Designers (including principal designers) “must have the skills, knowledge and experience [and] organisational capability necessary to fulfil the role that they are appointed to undertake”.10 They are also under a duty to not accept an appointment unless they satisfy these conditions.11 As long as these criteria can be met by the person who in reality has control over the design being carried out at the particular point in time, we suggest that in most situations it should not be difficult to identify who is best placed to assume the role of principal designer.
- 1. “Managing health and safety in construction, Construction (Design and Management) Regulations 2015, Guidance on Regulations” L153 Published 2015, HSE Books.
- 2. See paragraph 75 of the HSE Guidance.
- 3. Regulation 5(1)(a), The Construction (Design and Management) Regulations 2015.

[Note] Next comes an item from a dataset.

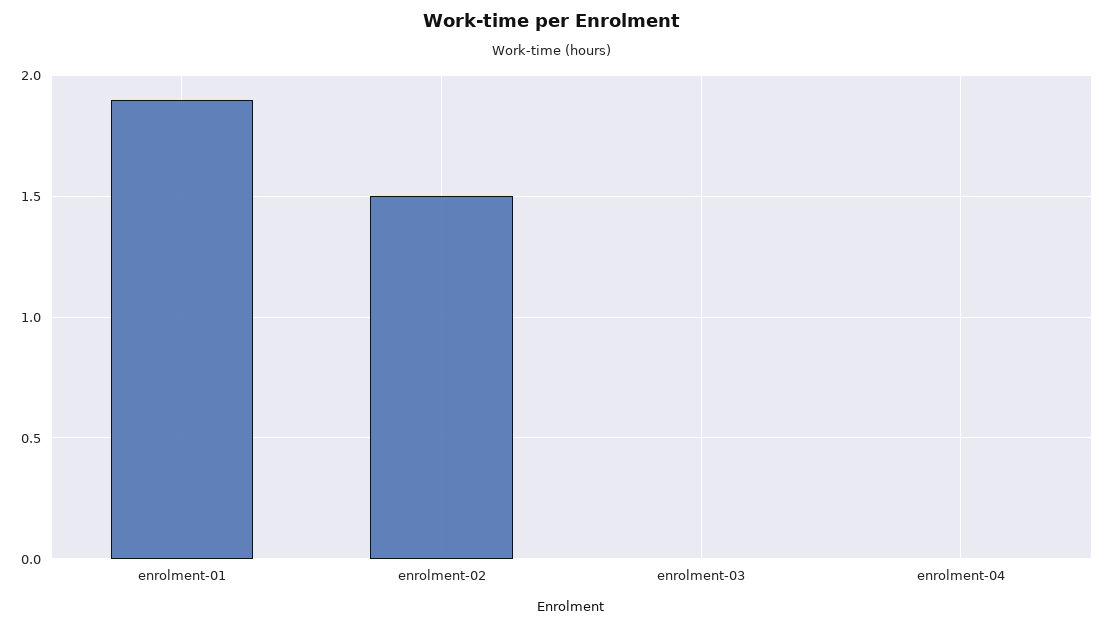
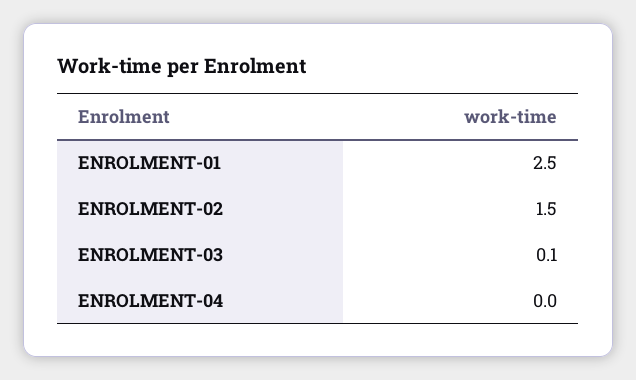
enrolment-01: 1.9 -> 2.5
enrolment-03: 0 -> 0.1

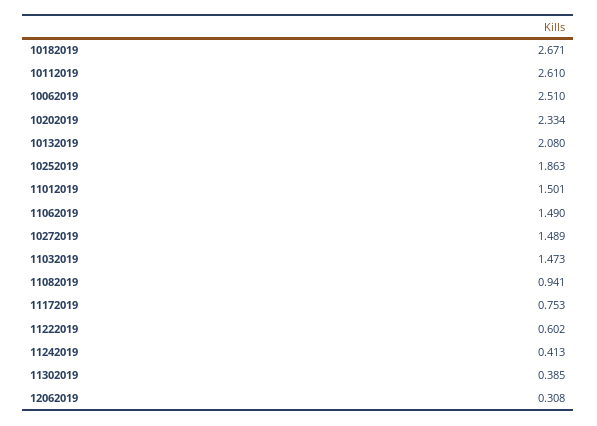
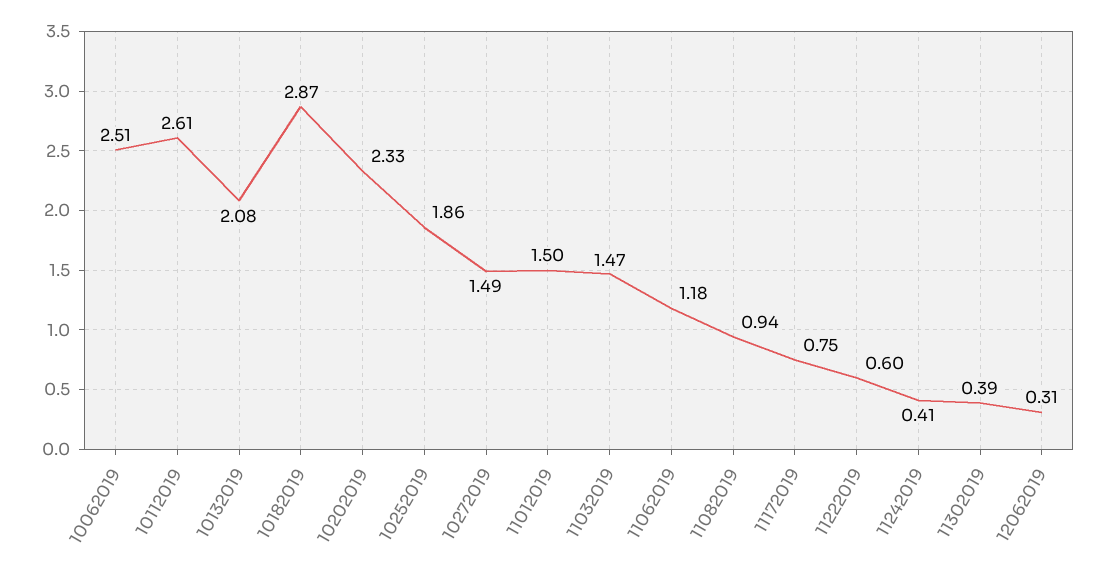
10182019: 2.671 -> 2.87
11062019: 1.49 -> 1.18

- 4. See paragraph 72 of the HSE Guidance.
- 5. Regulation 5(1)(a), The Construction (Design and Management) Regulations 2015.
- 6. Regulation 5(2), The Construction (Design and Management) Regulations 2015.
- 7. Regulation 2(1), The Construction (Design and Management) Regulations 2015.
- 8. Regulation 5(3), The Construction (Design and Management) Regulations 2015.
- 9. Regulation 12(8), The Construction (Design and Management) Regulations 2015.
- 10. Regulation 8(1), The Construction (Design and Management) Regulations 2015.
- 11. Regulation 8(2), The Construction (Design and Management) Regulations 2015.